Sarah Scazzi probabilmente è una delle parole più cliccate in Italia nelle ultime settimane, insieme ad Avetrana, Sabrina, ecc. Una specie di droga di cui non si fa più a meno. Sabrina ride, Misseri ritratta, la madre, la zia, il plastico della villetta, il garage, i pellegrinaggi in pullman da tutto il sud. Due cose:

a) come ho detto in via paradossale in un’intervista al Riformista, non si dovrebbero fare profitti con questa storia. Niente consigli per gli acquisti, se decidi di darci dentro ancora e ancora con una vicenda da audience garantita, costruita sul cadavere lasciato a mollo di una ragazzina di 15 anni.
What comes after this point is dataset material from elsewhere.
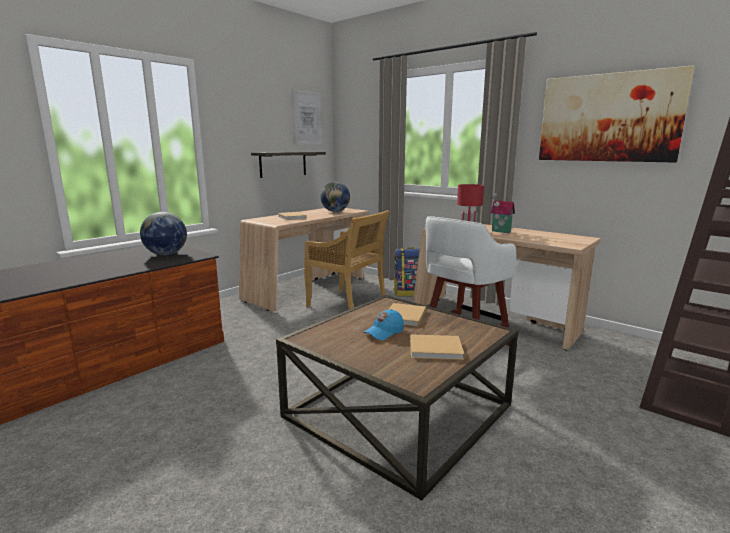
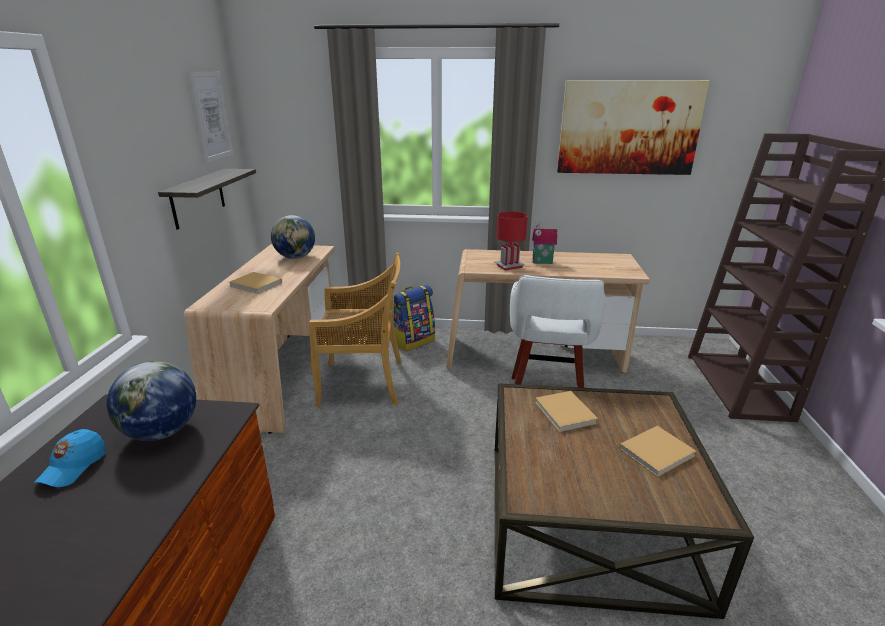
camera: 35 degrees left, 10 degrees up
(384, 332) = (584, 449): blue cap -> blue cap (73, 467)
b) la storia dei gitanti ad Avetrana è spaventosa. E del resto, a pensarci bene: sei lì, in Puglia, in Lucania, in Calabria, a un tiro di schioppo dall’epicentro del Fatto dei Fatti, hai la possibilità di essere anche tu protagonista di qualcosa di grosso, larger than life, di poter raccontare in prima persona -“il buco era così e così”, “il portellone del garage è dipinto di verde, io l’ho visto”, e così via-. Visita guidata e poi panino in piazza, la televisione ti ha definitivamente spanato le sinapsi.

Non per giustificare: perché poi la responsabilità individuale non può essere sostituita da nulla. Guai se recediamo su questo.